Binary and text documents

Introduction

In Orbeon Forms XPL and pipelines only deal with XML documents. This means that between processor outputs and processor inputs in a pipeline, only pure XML infosets circulate. There is however often a need to handle non-XML data in pipelines, in particular:

  • Binary document: any document that can be represented as a stream of bytes. In general this is the case of any document, but some document formats are almost always represented this way: images, sounds, PDF documents, etc.

  • Text documents: any document that can be represented as a stream of characters. Some documents are better looked at this way, like plain txt files, HTML files, and even the textual representation of XML.

Orbeon Forms addresses this question by defining two standard XML document formats to embed binary and text documents within an XML infoset. This solution has the benefit of keeping XPL simple by limiting it to pure XML infosets, while allowing XPL to conveniently manipulate any binary and text document.

Binary documents

A binary document consist of a document root node containing character data encoded with Base64. The following attributes are supported:

  • xsi:type: mandatory, specifies the content as xs:base64Binary

  • content-type: optional, provides a content-type which may be used by the consumer

  • last-modified: optional, provides a last modification date which may be used by the consumer

  • status-code: optional, provides a status code which may be used by the consumer

  • filename: optional, provides a file name which may be used by the consumer

  • disposition-type: [SINCE Orbeon Forms 2017.1] optional, when filename is specified:

    • attachment the default, if the browser should download the document

    • inline if the browser should display the document inline

Example:

<document 
    xmlns:xsi="http://www.w3.org/2001/XMLSchema-instance" 
    xsi:type="xs:base64Binary" 
    content-type="image/jpeg" 
    last-modified="Sun, 23 Mar 2008 07:51:07 GMT">
/9j/4AAQSkZJRgABAQEBygHKAAD/2wBDAAQDAwQDAwQEBAQFBQQFBwsHBwYGBw4KCggLEA4R
...
KKACiiigAooooAKKKKACiiigAooooAKKKKACiiigAooooAKKKKACiiigAooooA//2Q==
</document>

NOTE: For the curious, the Base64 encoding is documented in RFC 2045. This encoding represents binary data by mapping it to a set of 64 ASCII characters.

Such documents are not meant to be read by users, in the same way that regular binary files are not meant to be examined by users. Binary documents are generated by Orbeon Forms processors, like the URL generator and converters. They are consumed by processors like the HTTP serializer, the Email processor, and converters.

Text documents

A text document consists of a document root element containing the text. The following attributes are supported:

  • xsi:type: mandatory, specifies the content as xs:string

  • content-type: optional, provides a content-type which may be used by the consumer

  • last-modified: optional, provides a last modification date which may be used by the consumer

Example:

<document 
    xmlns:xsi="http://www.w3.org/2001/XMLSchema-instance" 
    xsi:type="xs:string" 
    content-type="text/plain" 
    last-modified="Sun, 23 Mar 2008 07:51:07 GMT">
    This is line one of the input document!
    This is line two of the input document!
    This is line three of the input document!
</document>

The content-type attribute may have a charset parameter providing a hint for the character encoding, for example:

<document 
    xmlns:xsi="http://www.w3.org/2001/XMLSchema-instance" 
    xsi:type="xs:string" 
    content-type="text/plain; charset=iso-8859-1" 
    last-modified="Sun, 23 Mar 2008 07:51:07 GMT">
    This is line one of the input document!
    This is line two of the input document!
    This is line three of the input document!
</document>

Because XML character data itself is represented in Unicode (in other words it is designed to allow representing in a same document all the characters specified by the Unicode specification), there is no requirement for specifying character encoding in XML pipelines. However, when an XML infoset is read or written as a textual XML document, specifying a character encoding may may be a useful hint. For example a URL generator can, with this mechanism, communicate to an HTTP serializer the preferred character encoding obtained when the document was read. The serializer may then use that hint, but it is by no means authoritative.
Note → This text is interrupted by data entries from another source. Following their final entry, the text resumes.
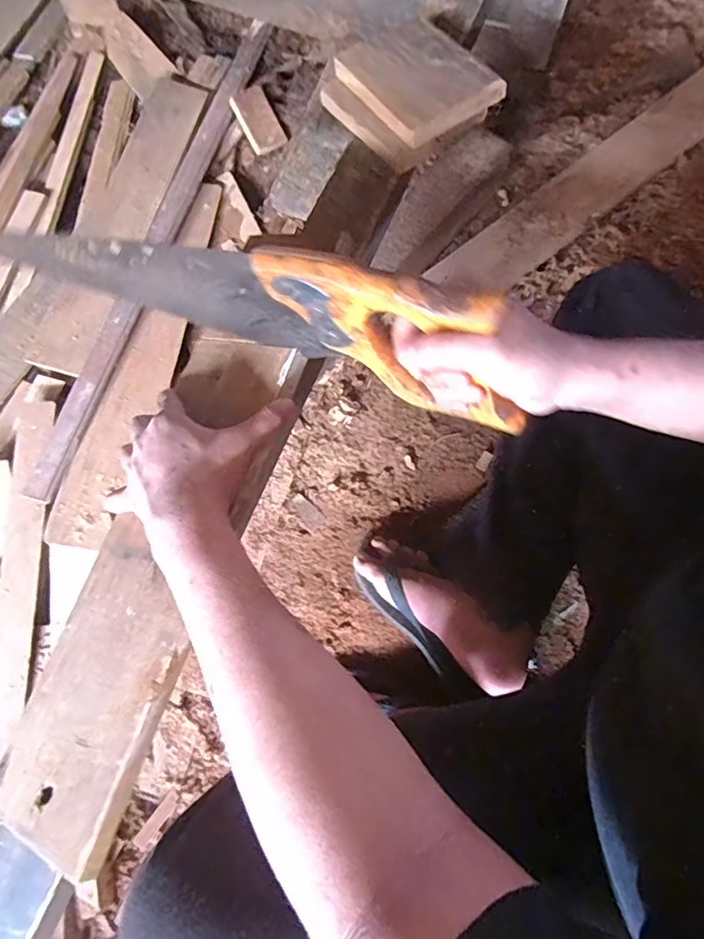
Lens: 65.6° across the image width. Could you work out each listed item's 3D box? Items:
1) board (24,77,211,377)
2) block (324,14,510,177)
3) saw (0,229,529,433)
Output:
[{"bbox_3d":[-0.369,-0.405,0.869,0.109,0.033,0.547,16,74,6],"label":"board"},{"bbox_3d":[0.059,-0.375,0.541,0.127,0.033,0.138,-39,76,-10],"label":"block"},{"bbox_3d":[-0.121,-0.139,0.447,0.515,0.125,0.029,19,77,25],"label":"saw"}]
In general, XML documents can be read and written using the utf-8 character encoding, which allows representing all the Unicode characters.

Unlike binary documents, text documents can easily be examined by users. They can also be easily manipulated by languages such as XSLT. Like binary documents, they are generated by Orbeon Forms processors, like the URL generator and converters. They are consumed by processors like the HTTP serializer, the Email processor, and converters.

Streaming

Processors can stream binary and text documents by issuing a number of short character SAX events. It is therefore possible to generate "infinitely" long binary and text documents with a constant amount of memory, assuming both the sender and the receiver of the document are able to perform streaming. This is the case for example of the URL generator and the HTTP serializer.